L'information divulguée par l'avocate l'avait déjà été par les médias. Pour la Cour, l'argument des autorités françaises qui justifient la sanction par la volonté de "garantir l'autorité et l'impartialité du pouvoir judiciaire" n'est pas pertinent. Si l'on considère que la sérénité de la justice est atteinte par cette divulgation, le mal est déjà fait, et pas par l'accusée. 


La Cour fait aussi observer que les juges français eux mêmes se sont bornés à prononcer une dispense de peine assortie d'un modeste euro de dommages-intérêts. L'Ordre des avocats, de son côté, n'a pas jugé bon d'engager des poursuites disciplinaires contre la requérante. Tous ces éléments montrent que ceux là même qui détenaient le pouvoir de sanction n'étaient pas nécessairement très convaincus du bien fondé de celle infligée à la requérante. 

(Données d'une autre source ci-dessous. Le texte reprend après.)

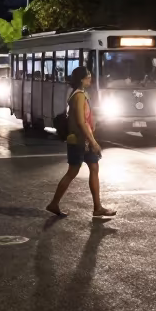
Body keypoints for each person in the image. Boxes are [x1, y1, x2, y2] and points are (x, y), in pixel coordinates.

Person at [47, 66, 116, 219]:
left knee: (94, 167)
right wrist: (93, 142)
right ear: (81, 79)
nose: (90, 79)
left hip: (85, 139)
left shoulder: (83, 94)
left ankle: (98, 207)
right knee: (73, 171)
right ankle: (54, 203)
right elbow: (80, 121)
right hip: (80, 140)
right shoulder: (78, 95)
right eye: (88, 77)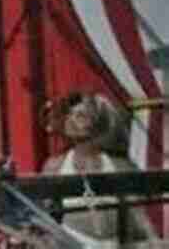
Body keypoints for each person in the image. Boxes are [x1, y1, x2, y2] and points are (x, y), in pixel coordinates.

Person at [40, 91, 158, 246]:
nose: (73, 120)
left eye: (81, 115)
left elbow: (139, 221)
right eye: (70, 115)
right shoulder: (54, 167)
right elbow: (46, 221)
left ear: (99, 122)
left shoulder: (120, 166)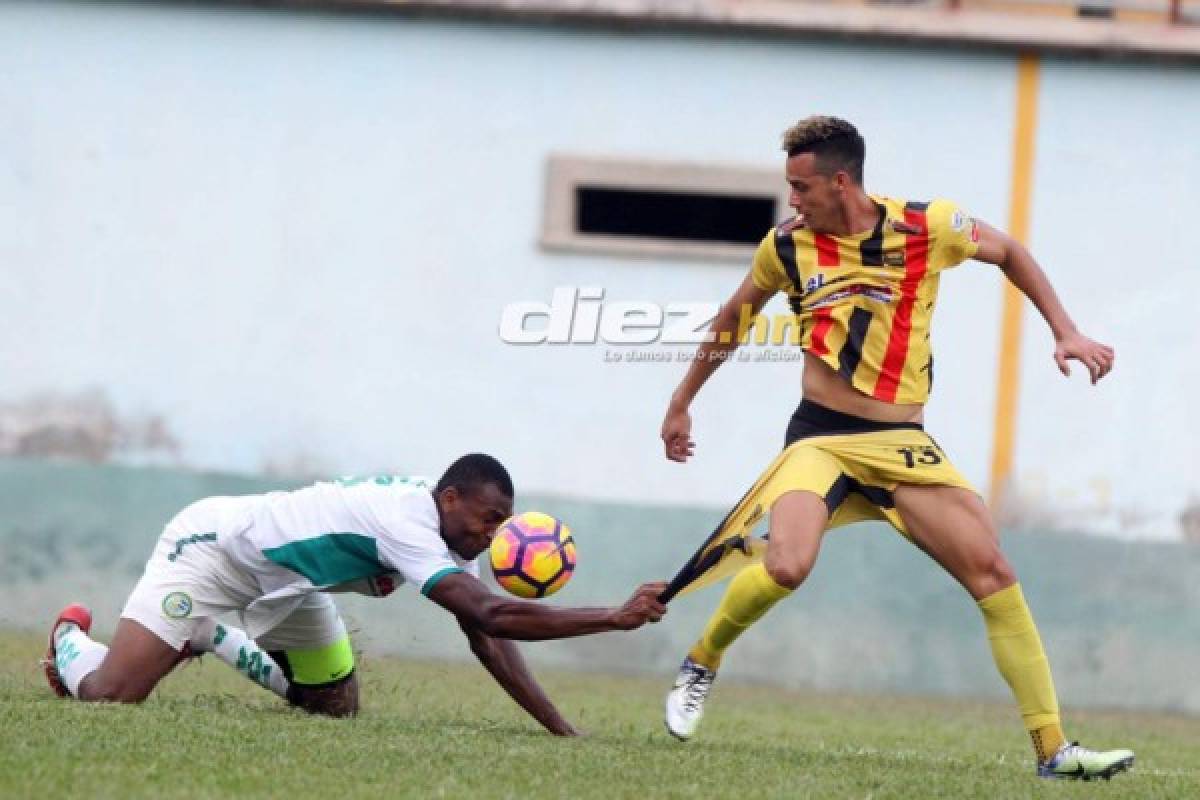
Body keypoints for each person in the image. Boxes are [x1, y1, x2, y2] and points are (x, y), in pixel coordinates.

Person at [658, 116, 1132, 780]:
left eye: (801, 186)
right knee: (788, 565)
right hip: (820, 437)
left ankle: (1054, 751)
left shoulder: (928, 225)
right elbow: (735, 319)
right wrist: (682, 401)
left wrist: (1066, 331)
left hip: (901, 443)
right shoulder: (785, 249)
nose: (792, 201)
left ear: (841, 181)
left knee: (993, 575)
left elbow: (1012, 253)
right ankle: (703, 660)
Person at [44, 453, 666, 732]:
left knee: (333, 708)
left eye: (505, 521)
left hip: (289, 588)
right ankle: (72, 640)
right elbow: (493, 615)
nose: (495, 534)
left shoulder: (451, 536)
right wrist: (612, 617)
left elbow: (489, 641)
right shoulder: (408, 525)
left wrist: (559, 728)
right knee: (111, 697)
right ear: (450, 500)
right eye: (489, 518)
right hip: (212, 553)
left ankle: (214, 638)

Enfin, ultime coup porté à la jurisprudence française, la Cour rappelle que les avocats, comme auxiliaires de justice, contribuent à assurer la confiance du public dans l'action des tribunaux. Ils ont le droit de se prononcer publiquement sur le fonctionnement de la justice et de participer à des "débats d'intérêt général". Tel est le cas d'une affaire qui intéresse directement la santé publique, sur laquelle l'opinion a le droit d'être informée. 


Sur ce point, l'arrêt ne fait qu'étendre aux avocats la solution apportée par la jurisprudence Dupuis c. France du 7 juin 2007. La Cour avait alors fait prévaloir la liberté d'expression de deux journalistes qui avaient écrit un livre sur les écoutes de l'Elysée, alors même qu'ils étaient coupables de recel de violation de secret professionnel. A l'appui de ce libéralisme, la Cour invoquait alors "la demande soutenue et concrète du public" qui veut être informée d'une affaire qui suscite un débat d'une grande ampleur. Autant dire que les journalistes sont considérés comme les "chiens de garde" des libertés. Les avocats aussi.